Political elites, who always want to maximise their powers, don’t like establishment of local governments mainly because they don’t want to follow any transparent mechanism for ensuring improved service delivery. Despite enjoying protection under the 1973 Constitution, Pakistan’s political elites, at least in recent decades, made all out efforts to avoid transfer of powers to the local governments by using different lame excuses.
After intervention by the country’s apex courts, finally the LG system is now in place in all four provinces. There are three tiers of government including federal, provincial and finally local governments in order to ensure better service delivery.
The last PPP-led regime, through the 18thConstitutional Amendment, devolved a number of federal ministries/divisions and assigned key functions to the provinces. In terms of political autonomy, abolition of the concurrent list implied that all of the nearly 50 subjects in it were now exclusively in the provincial domain and that provisions such as Article 172(3), placed critical natural resources areas such as oil and gas as “joint and equal” federal-provincial subjects.
In total, 17 divisions of the federal government were devolved, including agriculture, education, social welfare and special education, environment, and health. In terms of fiscal autonomy, a greater share of revenue (57.5 per cent) was passed on to the provinces under the Seventh National Finance Commission (NFC) Award 2010. Taxation authority in Pakistan is unevenly distributed between the national and provincial governments.
A World Bank (WB) report suggests that raising tax revenue be considered a joint responsibility of the federal and provincial governments. Currently, the provinces’ revenue generation has considerable room for growth. The sales tax on services has had comparatively better collection performance while the collection of taxes on agriculture income and property remains low. Provinces also need to be incentivised to increase their own source revenues. This can be done by making the criteria of the “provincial fiscal effort” in the Finance Award more effective. Provinces now have a greater ability to borrow, particularly after the decision by NFC effective July 1, 2015.

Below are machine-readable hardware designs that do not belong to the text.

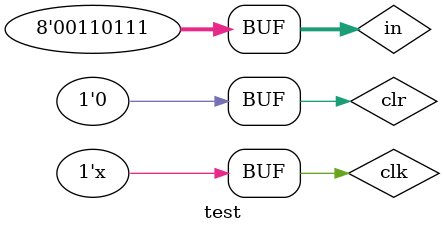
<source format=v>
`timescale 1ns / 1ps


module test;

	// Inputs
	reg [7:0] in;
	reg clk;
	reg clr;

	// Outputs
	wire out_judge;
	wire [31:0] out_result;

	// Instantiate the Unit Under Test (UUT)
	string_and_calculate uut (
		.in(in), 
		.clk(clk), 
		.clr(clr), 
		.out_judge(out_judge), 
		.out_result(out_result)
	);

	initial begin
		// Initialize Inputs
		in = 0;
		clk = 0;
		clr = 0;
		#10;
		in="6";
		#10;
		in="*";
		#10;
		in="9";
		#10;
		in="0";
		#10;
		in="+";
		#10;
		in="8";
		#6;
		clr=1;
		#1;
		clr=0;
		#3;
		in="6";
		#10;
		in="5";
		#10;
		in="*";
		#10;
		in="4";
		#10;
		in="+";
		#10;
		in="7";
		
		
	end
     always #5 clk=~clk;
endmodule


</source>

Provincial governments have also been allowed to borrow domestically. The provincial domestic borrowing limit in 2015/2016 for Punjab, Sindh, KPK and Balochistan has been set at Rs61.75 billion, Rs20.05 billion, Rs16.88 billion, and Rs13.91 billion, respectively. Most provinces stand ready to take advantage of this provision. This has highlighted the need to strengthen provincial debt management as a priority area.

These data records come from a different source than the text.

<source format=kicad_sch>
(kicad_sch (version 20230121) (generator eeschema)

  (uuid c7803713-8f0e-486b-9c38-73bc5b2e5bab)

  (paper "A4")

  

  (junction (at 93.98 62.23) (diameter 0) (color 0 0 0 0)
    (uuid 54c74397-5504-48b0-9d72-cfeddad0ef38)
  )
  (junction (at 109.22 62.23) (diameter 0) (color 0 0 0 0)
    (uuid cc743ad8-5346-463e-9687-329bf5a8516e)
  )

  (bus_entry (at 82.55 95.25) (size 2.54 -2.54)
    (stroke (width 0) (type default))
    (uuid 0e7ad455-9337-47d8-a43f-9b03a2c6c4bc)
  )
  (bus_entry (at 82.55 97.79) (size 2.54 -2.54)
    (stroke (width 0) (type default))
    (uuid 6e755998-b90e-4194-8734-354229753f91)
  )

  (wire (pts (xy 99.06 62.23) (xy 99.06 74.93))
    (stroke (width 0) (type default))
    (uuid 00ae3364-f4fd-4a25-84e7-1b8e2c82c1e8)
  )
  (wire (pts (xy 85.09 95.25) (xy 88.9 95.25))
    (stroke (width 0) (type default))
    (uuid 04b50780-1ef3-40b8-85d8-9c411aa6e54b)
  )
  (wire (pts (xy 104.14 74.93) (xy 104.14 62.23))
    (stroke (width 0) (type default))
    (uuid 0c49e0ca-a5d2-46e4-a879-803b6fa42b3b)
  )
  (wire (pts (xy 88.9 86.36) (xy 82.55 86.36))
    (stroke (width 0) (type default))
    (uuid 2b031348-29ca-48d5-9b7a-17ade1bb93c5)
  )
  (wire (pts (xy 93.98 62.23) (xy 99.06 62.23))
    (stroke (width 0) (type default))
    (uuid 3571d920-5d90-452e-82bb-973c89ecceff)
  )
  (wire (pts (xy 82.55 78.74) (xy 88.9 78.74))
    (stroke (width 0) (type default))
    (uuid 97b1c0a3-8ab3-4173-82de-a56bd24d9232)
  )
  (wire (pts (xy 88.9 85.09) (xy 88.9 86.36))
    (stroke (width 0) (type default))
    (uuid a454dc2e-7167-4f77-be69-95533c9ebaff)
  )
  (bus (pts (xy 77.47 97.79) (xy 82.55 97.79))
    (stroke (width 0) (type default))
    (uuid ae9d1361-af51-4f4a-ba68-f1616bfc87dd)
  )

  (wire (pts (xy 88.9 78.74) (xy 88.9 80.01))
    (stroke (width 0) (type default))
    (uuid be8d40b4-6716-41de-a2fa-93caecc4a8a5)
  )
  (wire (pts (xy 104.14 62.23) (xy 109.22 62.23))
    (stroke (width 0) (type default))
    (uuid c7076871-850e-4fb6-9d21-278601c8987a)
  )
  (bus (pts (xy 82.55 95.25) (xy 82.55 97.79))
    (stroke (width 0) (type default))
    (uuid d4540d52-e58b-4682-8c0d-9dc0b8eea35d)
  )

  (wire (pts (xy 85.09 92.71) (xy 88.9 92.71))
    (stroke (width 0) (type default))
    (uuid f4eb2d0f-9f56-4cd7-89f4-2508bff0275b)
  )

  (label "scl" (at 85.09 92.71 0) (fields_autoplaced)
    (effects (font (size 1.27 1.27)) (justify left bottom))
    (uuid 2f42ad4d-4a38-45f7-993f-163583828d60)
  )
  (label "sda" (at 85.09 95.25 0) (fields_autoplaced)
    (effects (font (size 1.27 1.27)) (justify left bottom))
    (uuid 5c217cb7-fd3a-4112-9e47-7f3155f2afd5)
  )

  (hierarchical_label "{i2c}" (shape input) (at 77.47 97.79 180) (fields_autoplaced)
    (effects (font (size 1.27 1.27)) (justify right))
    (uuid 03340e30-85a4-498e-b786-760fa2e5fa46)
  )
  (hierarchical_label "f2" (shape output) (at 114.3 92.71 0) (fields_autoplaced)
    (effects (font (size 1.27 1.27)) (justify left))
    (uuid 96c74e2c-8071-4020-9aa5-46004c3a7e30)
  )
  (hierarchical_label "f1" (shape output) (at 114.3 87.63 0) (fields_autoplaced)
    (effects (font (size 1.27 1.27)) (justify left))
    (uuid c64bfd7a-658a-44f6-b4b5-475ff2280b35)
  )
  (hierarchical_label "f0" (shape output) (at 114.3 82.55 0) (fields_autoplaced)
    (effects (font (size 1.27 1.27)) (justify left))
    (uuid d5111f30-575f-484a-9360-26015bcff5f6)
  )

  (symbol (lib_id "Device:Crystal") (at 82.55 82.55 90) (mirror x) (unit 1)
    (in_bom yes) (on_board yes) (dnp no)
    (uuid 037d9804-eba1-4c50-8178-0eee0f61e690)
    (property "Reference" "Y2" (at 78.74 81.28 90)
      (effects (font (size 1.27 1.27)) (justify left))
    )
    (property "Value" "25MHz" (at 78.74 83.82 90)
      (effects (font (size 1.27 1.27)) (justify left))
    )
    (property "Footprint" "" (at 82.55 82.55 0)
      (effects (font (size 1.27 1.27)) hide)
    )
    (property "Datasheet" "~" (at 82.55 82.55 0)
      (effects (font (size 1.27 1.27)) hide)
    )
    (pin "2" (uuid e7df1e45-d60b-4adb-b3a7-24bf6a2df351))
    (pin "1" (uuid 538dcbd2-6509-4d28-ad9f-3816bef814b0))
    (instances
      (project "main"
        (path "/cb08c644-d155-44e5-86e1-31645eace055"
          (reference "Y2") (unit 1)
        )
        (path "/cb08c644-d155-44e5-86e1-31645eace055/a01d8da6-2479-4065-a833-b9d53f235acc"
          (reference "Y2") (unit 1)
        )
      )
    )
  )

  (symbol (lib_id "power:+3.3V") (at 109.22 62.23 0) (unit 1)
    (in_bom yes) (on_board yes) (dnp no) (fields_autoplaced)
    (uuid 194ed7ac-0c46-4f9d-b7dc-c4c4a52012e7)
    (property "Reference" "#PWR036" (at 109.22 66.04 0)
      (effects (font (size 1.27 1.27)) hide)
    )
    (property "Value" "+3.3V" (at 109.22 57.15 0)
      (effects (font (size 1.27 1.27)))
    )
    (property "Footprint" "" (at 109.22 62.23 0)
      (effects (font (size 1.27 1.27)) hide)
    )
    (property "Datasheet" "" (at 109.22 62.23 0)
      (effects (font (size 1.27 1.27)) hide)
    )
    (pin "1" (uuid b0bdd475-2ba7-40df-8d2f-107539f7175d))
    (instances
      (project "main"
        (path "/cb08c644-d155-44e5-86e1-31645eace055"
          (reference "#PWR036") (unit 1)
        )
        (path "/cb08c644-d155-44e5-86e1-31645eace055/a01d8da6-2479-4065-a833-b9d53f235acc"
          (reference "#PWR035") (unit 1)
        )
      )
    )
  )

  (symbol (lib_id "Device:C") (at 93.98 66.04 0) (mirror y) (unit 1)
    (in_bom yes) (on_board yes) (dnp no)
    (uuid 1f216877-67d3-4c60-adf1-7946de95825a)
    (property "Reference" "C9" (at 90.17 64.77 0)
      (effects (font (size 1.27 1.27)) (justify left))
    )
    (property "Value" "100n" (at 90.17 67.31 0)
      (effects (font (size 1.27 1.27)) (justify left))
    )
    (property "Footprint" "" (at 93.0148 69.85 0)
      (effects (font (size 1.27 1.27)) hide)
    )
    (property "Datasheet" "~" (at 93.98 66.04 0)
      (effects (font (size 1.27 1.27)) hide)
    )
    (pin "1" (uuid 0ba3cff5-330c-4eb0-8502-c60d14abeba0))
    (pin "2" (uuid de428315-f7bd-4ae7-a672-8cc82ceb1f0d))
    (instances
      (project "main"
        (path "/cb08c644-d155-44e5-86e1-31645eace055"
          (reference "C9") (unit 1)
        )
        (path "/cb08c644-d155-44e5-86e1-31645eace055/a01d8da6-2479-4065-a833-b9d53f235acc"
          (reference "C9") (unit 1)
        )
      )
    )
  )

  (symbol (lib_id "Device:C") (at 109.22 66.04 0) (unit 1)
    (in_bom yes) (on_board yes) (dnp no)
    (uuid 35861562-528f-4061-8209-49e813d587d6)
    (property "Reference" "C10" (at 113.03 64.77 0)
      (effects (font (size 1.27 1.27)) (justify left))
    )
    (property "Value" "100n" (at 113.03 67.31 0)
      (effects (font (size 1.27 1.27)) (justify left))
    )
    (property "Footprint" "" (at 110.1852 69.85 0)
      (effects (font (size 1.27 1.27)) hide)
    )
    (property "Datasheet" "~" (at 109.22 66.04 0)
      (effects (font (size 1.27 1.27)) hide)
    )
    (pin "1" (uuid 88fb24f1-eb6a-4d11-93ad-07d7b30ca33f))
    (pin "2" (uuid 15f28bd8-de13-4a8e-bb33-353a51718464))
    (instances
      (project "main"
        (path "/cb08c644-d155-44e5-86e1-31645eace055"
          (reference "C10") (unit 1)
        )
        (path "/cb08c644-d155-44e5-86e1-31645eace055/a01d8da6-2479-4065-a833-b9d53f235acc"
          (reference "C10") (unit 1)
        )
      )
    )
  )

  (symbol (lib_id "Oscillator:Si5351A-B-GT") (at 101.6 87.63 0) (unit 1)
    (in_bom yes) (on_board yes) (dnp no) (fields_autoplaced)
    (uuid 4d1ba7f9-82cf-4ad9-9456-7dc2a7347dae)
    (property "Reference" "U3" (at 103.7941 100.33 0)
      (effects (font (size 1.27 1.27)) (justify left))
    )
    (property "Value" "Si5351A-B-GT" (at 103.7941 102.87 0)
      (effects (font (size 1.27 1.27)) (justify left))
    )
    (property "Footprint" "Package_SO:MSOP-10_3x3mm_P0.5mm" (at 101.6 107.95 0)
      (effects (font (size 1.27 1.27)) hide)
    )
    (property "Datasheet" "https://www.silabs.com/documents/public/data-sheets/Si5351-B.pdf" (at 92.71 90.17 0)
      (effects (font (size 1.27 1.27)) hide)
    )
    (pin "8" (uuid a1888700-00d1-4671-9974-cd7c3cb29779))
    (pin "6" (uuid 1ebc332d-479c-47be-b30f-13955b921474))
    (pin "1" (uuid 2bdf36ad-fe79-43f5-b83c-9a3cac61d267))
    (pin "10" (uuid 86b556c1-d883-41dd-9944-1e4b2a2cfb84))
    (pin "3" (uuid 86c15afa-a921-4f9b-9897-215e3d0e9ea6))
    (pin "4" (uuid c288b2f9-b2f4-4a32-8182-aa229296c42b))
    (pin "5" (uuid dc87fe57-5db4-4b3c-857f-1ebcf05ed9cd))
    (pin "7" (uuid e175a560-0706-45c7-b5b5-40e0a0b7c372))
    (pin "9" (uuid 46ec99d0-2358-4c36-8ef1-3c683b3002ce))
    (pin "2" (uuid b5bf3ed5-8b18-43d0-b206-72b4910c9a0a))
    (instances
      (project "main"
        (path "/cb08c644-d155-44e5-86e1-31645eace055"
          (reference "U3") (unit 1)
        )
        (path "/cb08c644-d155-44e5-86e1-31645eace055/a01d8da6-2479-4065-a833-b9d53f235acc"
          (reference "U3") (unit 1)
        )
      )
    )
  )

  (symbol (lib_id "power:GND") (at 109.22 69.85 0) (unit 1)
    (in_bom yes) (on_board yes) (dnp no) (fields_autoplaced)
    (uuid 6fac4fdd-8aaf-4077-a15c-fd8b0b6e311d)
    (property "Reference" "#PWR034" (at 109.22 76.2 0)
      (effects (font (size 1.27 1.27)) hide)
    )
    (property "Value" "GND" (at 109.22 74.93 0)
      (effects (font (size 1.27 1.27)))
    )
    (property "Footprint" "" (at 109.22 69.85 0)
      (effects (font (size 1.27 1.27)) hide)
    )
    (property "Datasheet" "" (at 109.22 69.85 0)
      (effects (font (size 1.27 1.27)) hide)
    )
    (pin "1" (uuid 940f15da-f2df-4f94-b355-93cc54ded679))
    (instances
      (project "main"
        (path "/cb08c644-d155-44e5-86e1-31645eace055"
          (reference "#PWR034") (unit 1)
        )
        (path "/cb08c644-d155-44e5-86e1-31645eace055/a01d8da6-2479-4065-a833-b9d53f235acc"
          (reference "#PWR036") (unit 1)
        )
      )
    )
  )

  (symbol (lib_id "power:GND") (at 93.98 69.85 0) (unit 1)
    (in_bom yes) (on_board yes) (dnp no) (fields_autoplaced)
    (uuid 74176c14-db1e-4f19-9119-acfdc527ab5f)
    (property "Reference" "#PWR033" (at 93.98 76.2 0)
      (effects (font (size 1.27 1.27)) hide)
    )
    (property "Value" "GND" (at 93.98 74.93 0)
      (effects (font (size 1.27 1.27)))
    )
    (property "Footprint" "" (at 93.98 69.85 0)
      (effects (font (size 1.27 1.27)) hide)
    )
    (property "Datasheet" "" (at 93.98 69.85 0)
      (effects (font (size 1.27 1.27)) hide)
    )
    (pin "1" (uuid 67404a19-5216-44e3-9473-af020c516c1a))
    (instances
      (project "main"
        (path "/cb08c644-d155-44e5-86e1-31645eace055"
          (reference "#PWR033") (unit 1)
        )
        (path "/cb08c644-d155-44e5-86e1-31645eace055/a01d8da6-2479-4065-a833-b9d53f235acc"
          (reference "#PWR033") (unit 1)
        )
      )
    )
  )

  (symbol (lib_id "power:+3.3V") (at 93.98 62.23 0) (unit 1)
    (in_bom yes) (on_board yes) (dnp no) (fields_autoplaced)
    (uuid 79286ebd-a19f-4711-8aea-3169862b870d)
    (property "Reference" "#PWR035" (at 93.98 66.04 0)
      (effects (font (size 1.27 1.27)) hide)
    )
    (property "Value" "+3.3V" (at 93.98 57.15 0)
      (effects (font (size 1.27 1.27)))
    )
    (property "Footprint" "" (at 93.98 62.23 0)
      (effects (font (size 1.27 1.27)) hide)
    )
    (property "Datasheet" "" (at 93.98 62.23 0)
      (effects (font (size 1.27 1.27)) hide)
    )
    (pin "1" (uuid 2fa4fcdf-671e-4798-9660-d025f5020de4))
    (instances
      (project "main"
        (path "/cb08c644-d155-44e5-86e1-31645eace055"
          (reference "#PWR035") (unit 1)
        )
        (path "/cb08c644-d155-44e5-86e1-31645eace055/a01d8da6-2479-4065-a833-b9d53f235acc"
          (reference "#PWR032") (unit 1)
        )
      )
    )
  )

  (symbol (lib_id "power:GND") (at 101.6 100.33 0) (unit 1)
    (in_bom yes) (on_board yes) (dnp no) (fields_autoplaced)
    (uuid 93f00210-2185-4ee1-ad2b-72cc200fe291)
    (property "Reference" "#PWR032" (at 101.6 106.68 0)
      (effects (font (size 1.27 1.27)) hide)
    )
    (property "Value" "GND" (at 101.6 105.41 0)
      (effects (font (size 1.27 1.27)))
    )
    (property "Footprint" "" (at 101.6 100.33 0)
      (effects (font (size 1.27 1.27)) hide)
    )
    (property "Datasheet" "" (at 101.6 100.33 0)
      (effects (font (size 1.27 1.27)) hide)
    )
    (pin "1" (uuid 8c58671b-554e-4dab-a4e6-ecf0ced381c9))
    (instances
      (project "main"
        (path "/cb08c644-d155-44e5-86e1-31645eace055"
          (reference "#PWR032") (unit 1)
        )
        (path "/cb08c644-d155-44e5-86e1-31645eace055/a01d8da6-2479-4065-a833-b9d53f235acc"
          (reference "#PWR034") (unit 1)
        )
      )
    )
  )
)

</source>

Transition to decentralised governance as defined by the 18th Amendment was expected to be completed by 2015. But the transition has been losing steam. Institutions and implementation mechanisms in charge of the devolution at all levels of government are still not fully developed. This effort must be revived and urgently needs “champions” to drive the process at the federal and provincial levels.
The 18th Amendment has created a balance by dividing power between the federal and provincial tiers of governance; however, the trickle-down effect of this vertical devolution has not been equitably distributed to the lower tiers by the provincial capitals.
Resource generation is also a domain of the district governments. Under the existing arrangements, property tax is the major revenue spinner. But the responsibility of collecting these taxes lies with the provincial Excise and Taxation Department and there is no incentive for them to make all out efforts to increase the revenue collection.
So the district governments of major metropolitans need to focus on establishing their own tax collection authorities by providing them incentives to achieve enhanced collection.
At the moment, the provinces are collecting just Rs8 billion from property taxes and by establishing Lahore, Faisalabad or Karachi Tax Authority the tax collection can be enhanced manifold.
The establishment of local governments has provided an opportunity to streamline the weak institutional structure by plugging the yawning development gap with sharing powers and responsibilities at the grassroots level.